──────── Records shown ────────

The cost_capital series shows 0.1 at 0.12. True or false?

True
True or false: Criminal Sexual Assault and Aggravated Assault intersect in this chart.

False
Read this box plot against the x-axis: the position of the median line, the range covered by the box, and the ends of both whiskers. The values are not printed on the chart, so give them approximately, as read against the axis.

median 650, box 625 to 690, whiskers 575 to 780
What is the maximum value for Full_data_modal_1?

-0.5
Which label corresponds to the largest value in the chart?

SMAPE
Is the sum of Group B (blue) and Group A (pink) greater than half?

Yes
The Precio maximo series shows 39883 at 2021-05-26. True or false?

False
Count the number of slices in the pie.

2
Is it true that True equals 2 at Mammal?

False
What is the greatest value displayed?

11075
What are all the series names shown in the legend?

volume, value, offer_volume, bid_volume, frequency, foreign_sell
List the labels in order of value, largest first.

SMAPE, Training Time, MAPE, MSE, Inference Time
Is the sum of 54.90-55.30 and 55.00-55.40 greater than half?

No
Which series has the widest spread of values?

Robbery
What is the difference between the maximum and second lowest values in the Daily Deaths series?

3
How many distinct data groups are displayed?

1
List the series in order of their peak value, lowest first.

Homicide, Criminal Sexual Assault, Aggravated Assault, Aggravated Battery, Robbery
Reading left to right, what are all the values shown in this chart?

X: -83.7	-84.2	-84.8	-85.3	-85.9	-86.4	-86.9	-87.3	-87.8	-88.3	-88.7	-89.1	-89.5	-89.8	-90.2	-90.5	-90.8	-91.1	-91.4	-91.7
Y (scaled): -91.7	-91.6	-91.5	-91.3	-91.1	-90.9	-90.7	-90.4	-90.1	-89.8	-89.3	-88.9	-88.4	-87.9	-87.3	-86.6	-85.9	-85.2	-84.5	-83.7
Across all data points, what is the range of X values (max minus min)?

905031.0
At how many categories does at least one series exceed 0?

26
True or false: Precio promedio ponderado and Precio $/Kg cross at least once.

────────

Exercise prompt — Copy the records above again, swapping "chart" for "graph" wherever it occurs and keeping everything else the same.

Result —
The cost_capital series shows 0.1 at 0.12. True or false?

True
True or false: Criminal Sexual Assault and Aggravated Assault intersect in this graph.

False
Read this box plot against the x-axis: the position of the median line, the range covered by the box, and the ends of both whiskers. The values are not printed on the graph, so give them approximately, as read against the axis.

median 650, box 625 to 690, whiskers 575 to 780
What is the maximum value for Full_data_modal_1?

-0.5
Which label corresponds to the largest value in the graph?

SMAPE
Is the sum of Group B (blue) and Group A (pink) greater than half?

Yes
The Precio maximo series shows 39883 at 2021-05-26. True or false?

False
Count the number of slices in the pie.

2
Is it true that True equals 2 at Mammal?

False
What is the greatest value displayed?

11075
What are all the series names shown in the legend?

volume, value, offer_volume, bid_volume, frequency, foreign_sell
List the labels in order of value, largest first.

SMAPE, Training Time, MAPE, MSE, Inference Time
Is the sum of 54.90-55.30 and 55.00-55.40 greater than half?

No
Which series has the widest spread of values?

Robbery
What is the difference between the maximum and second lowest values in the Daily Deaths series?

3
How many distinct data groups are displayed?

1
List the series in order of their peak value, lowest first.

Homicide, Criminal Sexual Assault, Aggravated Assault, Aggravated Battery, Robbery
Reading left to right, what are all the values shown in this graph?

X: -83.7	-84.2	-84.8	-85.3	-85.9	-86.4	-86.9	-87.3	-87.8	-88.3	-88.7	-89.1	-89.5	-89.8	-90.2	-90.5	-90.8	-91.1	-91.4	-91.7
Y (scaled): -91.7	-91.6	-91.5	-91.3	-91.1	-90.9	-90.7	-90.4	-90.1	-89.8	-89.3	-88.9	-88.4	-87.9	-87.3	-86.6	-85.9	-85.2	-84.5	-83.7
Across all data points, what is the range of X values (max minus min)?

905031.0
At how many categories does at least one series exceed 0?

26
True or false: Precio promedio ponderado and Precio $/Kg cross at least once.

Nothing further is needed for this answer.